By-the-glass choices are great ways to explore different kinds of wine.

By-the-glass choices are great ways to explore different kinds of wine. Restaurants balance two factors when shaping these lists: Cost (generally low) and variety (a good by-the-glass list covers a range of whites and reds). But sometimes spending a bit more on a glass can pay off. At Third & Hollywood, the list includes a $16 glass of 2012 Turley Old Vine zinfandel. "It's a scary notion for a lot of people to pay $16 or $17 for a by-the-glass wine," beverage coordinator Kevin Crowley says. "We feel we're earning customers' trust to the extent that we can put that on the list." Try that Turley zin with a steak, and seek out these other by-the-glass winners from recent restaurant visits:

Juicy, medium-body red: Parducci pinot noir, $8.50

Seen at: Natalie's, Worthington

Food-friendly red blend: Cline Cashmere, $10

Seen at: The Rossi Bar + Kitchen, Short North

Savory, serious red: Bethel Heights Estate pinot noir, $11

Seen at: Alana's, north of Campus

Sparkling: Toso sparkling chardonnay, $9

Seen at: Till Dynamic Fare, Victorian Village

Wine for spring holidays

Ham and lamb are the traditional stars of spring holiday menus. What pairs best with them? We asked Donnie Austin, owner of House Wine in Worthington, for his picks.


Leitz Dragonstone Rheingau Riesling ($19.99)

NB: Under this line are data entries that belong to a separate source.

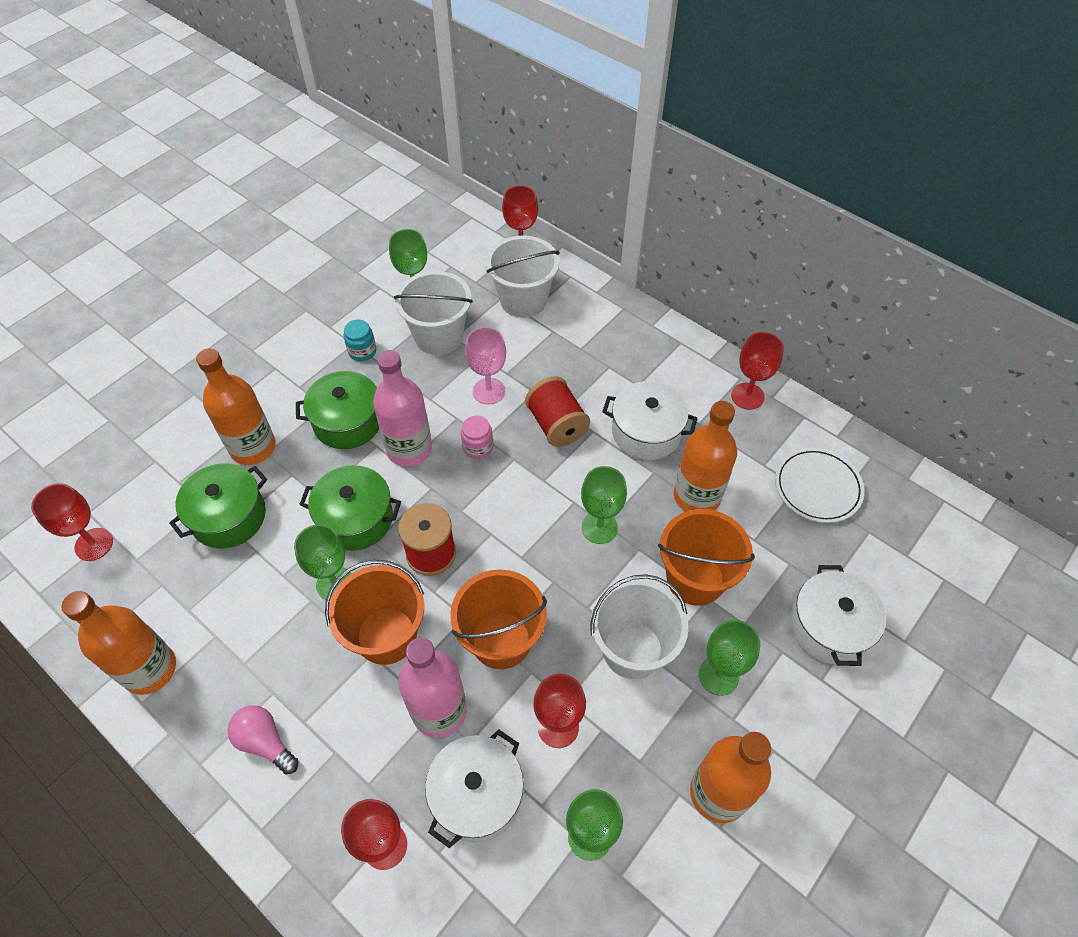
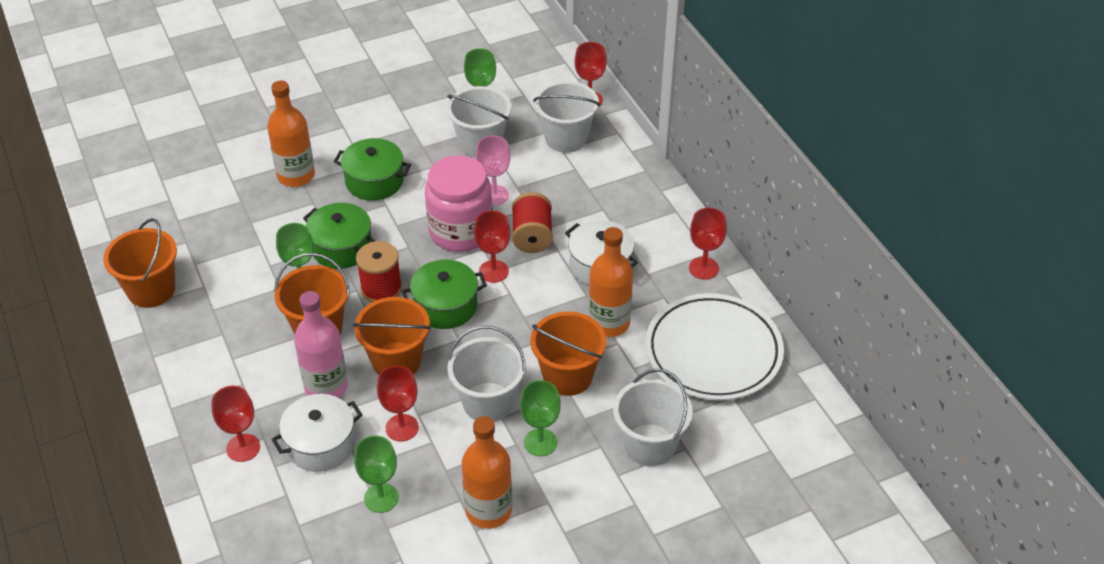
camera: 25 degrees right, 10 degrees down
(94, 544) = (155, 201): red goblet -> red goblet (493, 271)
(150, 669) = (151, 290): orange bottle -> orange bucket
(229, 517) = (254, 215): green pot -> green pot (445, 306)
(265, 742) = (201, 360): pink light bulb -> none
(362, 351) = (415, 136): turquoise jar -> none
(409, 449) = (408, 215): pink bottle -> none
(478, 447) = (460, 231): pink jar -> pink jar, size x2.47
(599, 527) = (517, 317): green goblet -> none
(817, 487) = (713, 351): white plate -> white plate, size x1.76
(829, 627) = (649, 445): white pot -> white bucket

"Pairing aside, this is a single-vineyard riesling from an awesome German producer for under $20. Riesling and pork or ham always seem to sing and be a safe bet. The touch of sweetness in this wine is offset with some mouth-watering acidity that makes it very friendly with baked ham prepared in a variety of ways, from a spice rub or sweet glaze."


Lagier-Meredith Mount Veeder Syrah ($54.99)

"One of the best Syrahs from California hails from the home estate of Carole Meredith (UC Davis viticulture authority) and Steve Lagier (a former Mondavi winemaker). You're getting California fruit with old-school, Old World vineyard and cellar practices. The blackberry fruit mingles with pepper, violets and a savoriness that are perfect with the flavor and leanness of lamb.

Ohio Wine Pick: Markko Vineyard, Conneaut

Arnie Esterer is the elder statesman of Ohio wine. He's presided over Markko Vineyard since 1968, for many of those years with business partner Tim Hubbard, who died in 2000. Esterer's chardonnay and riesling have a cult following inside and outside the state. If oaky, buttery California chardonnay is your only reference to that ubiquitous varietal, visit Markko to find out what the grape can truly achieve.

The driveway to Markko is quite literally off the paved road and tucked in woods near Conneaut; it's a charming, eccentric place that time seems to have forgotten. Buy as much as you can afford after your tasting. And when you leave, detour to Madison for a stop at Wet Your Whistle, one of the quirkiest and best wine shops in the state.